■ **Data**
************
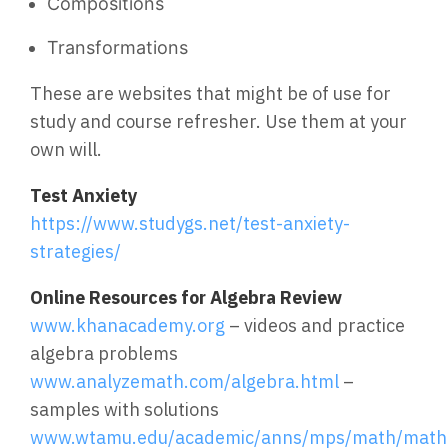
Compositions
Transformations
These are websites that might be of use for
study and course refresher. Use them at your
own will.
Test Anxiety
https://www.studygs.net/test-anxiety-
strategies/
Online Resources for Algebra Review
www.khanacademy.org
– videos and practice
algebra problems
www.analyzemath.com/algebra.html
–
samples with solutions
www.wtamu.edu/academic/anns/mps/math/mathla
************
■ **Action item**
Copy the text of the listing above line for line, leaving out the pictures.

■ **Result of this task**
Compositions
Transformations
These are websites that might be of use for
study and course refresher. Use them at your
own will.
Test Anxiety
https://www.studygs.net/test-anxiety-
strategies/
Online Resources for Algebra Review
www.khanacademy.org
– videos and practice
algebra problems
www.analyzemath.com/algebra.html
–
samples with solutions
www.wtamu.edu/academic/anns/mps/math/mathla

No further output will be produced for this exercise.